My husband pined that he enjoyed waiting for the moment he would pour the cereal and the toy would appear in his bowl. He did not have competitive siblings. His older brother was Farah Poster focused and his baby brother was not yet trained in cereal prize missions.

My siblings and I, however, were competitive.

To sneak-retrieve the prize before the cereal was consumed, one would widen the mouth of the cereal box and dig with grasping fingers into the contents. Fingertips would graze an object dissimilar to the crunchy food stuff and score!

Gold in them there hills!

If mom would catch any of us, that firm swipe across the back of the head was inevitable punishment for damaging the box, crushing the food contents, and flinging crumbs about. And “not having the self-control to wait until the cereal is done!”

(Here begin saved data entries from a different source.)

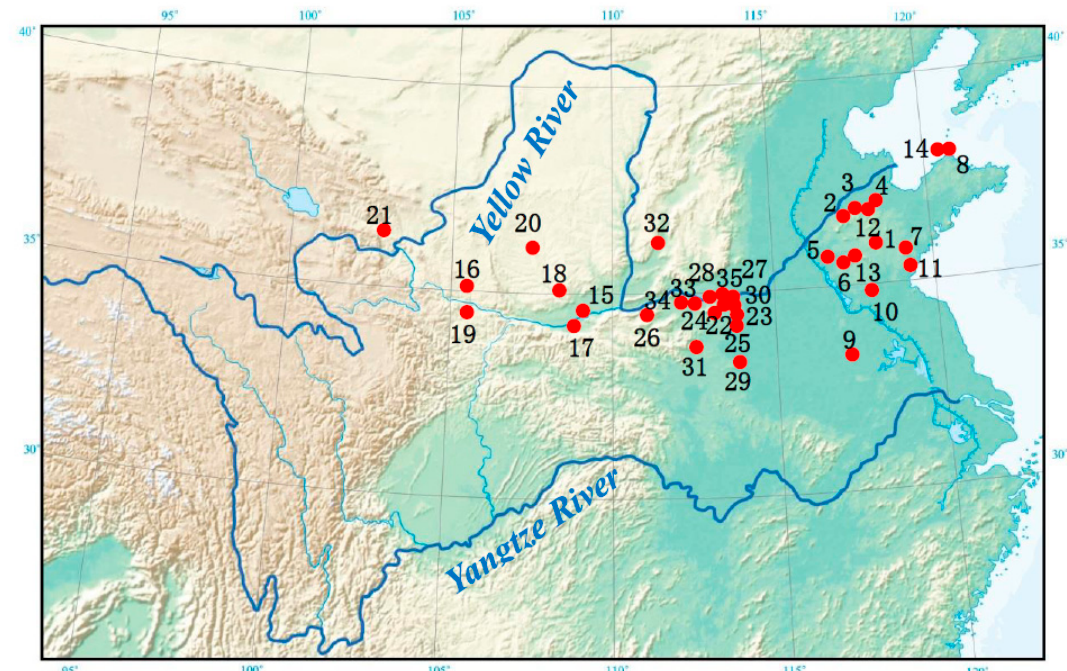
Figure 2. The location of typical sites with ancient house remains. (1) Bianbiandong; (2) Xihe; (3) Xiaojingshan; (4) Houli; (5) Dongjiabai; (6) Wangyin; (7) Chengzi; (8) Beizhuang; (9) Yuchisi; (10) Jianxin; (11) Yaowangcheng; (12) Fangjia; (13) Yinjiacheng; (14) Dakou; (15) Baijiacun; (16) Dadiwan; (17) Jiangzhai; (18) Lijiagou (Tongchuan); (19) Shizhaocun; (20) Chuangshan; (21) Lajia; (22) Lijiagou (Xinmi); (23) Tanghu; (24) Egoubeigang; (25) Shigu; (26) Xipo; (27) Dahecun; (28) Dianjuntai; (29) Haojiatai; (30) Guchengzhai; (31) Wadian; (32) Taosi; (33) Erlitou; (34) Zaojiaoshu; (35) Zhengzhoushang- cheng.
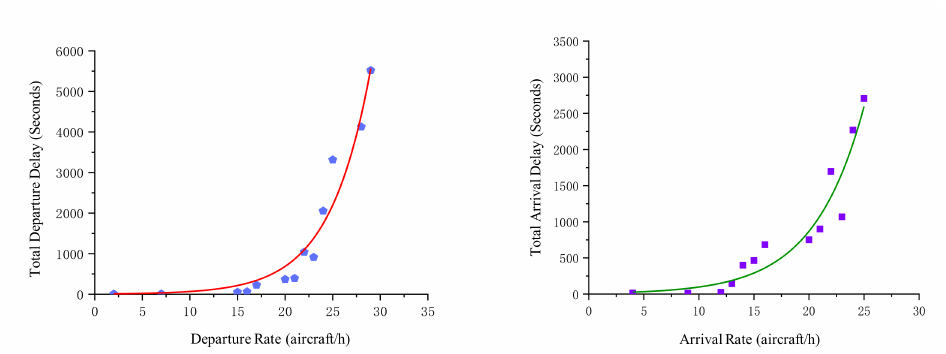
Figure 7. The relationship between runway throughput and delay at ZSNJ.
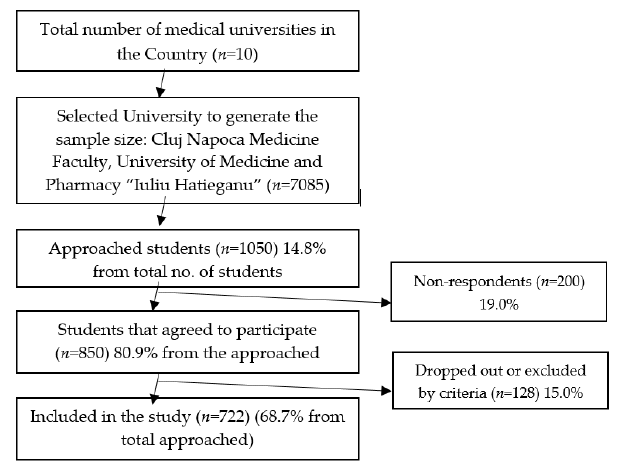
Figure 1. Reporting flow diagram.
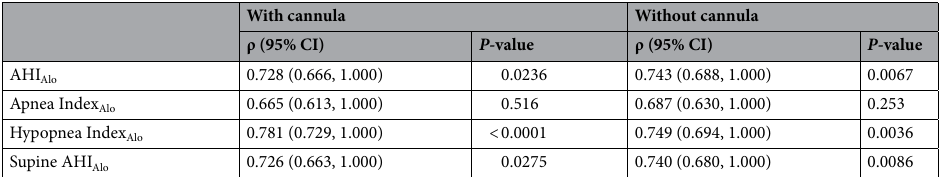
Table 3. Interclass correlation between respiratory events scored from infrared optical gas images alone (Alo data) and from PSG. AHI apnea–hypopnea index, Alo infrared alone, CI confidence interval, PSG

But, if we weren’t the first ones, our dad would get it first. And he’d play with the treasured toy with a big I’m smarter than you smile across his face.

Those were good days.

PRIZE IDEAS

But I wasn’t thinking about that. I was wondering why healthy cereals don’t include a toy prize to entice kids to choose Butt Blow Oat Sticks instead of Frosty Crap Jacks. You don’t need a toy to get a kid to want Frosty Crap Jacks or Diabetic Coma Pop Lumps. But no kid, except for Moonbeam and Sunshine, who live with their parents in California in a yurt, no kid is choosing Shredded Wood Chips. Even if it includes Cranberry and Date Gravel.

You add that toy surprise, you’d have healthier kids. And happier teachers who did not have to deal with thirty tiny people suffering sugar psychosis for the first three hours of school every morning. I am sure the teacher’s unions would back this plan. Especially if 10% of the toys were educational so the teachers could point to the pedagogical goal and did not have to admit the true goal of calming down a generation of unable to focus humans.

But I guess your legal team has advised that you can’t add those prizes. Some Tide-Pod kid might swallow it.

But I had one last thought. Cereal companies, listen up! What if you included cryptocurrency in every box of Shredded Wood Chips? Sure, the American Medical Association would be against it since all that healthy eating would harm their profitability — but the toilet paper manufacturers might fund it. So would Elon Musk. Because he can.

Then you’d get me to dive into Molar Splitting Bran Rocks. And my kids would be ordered to eat a box a day. Every day.

But you’d better believe I’d get to the prize first.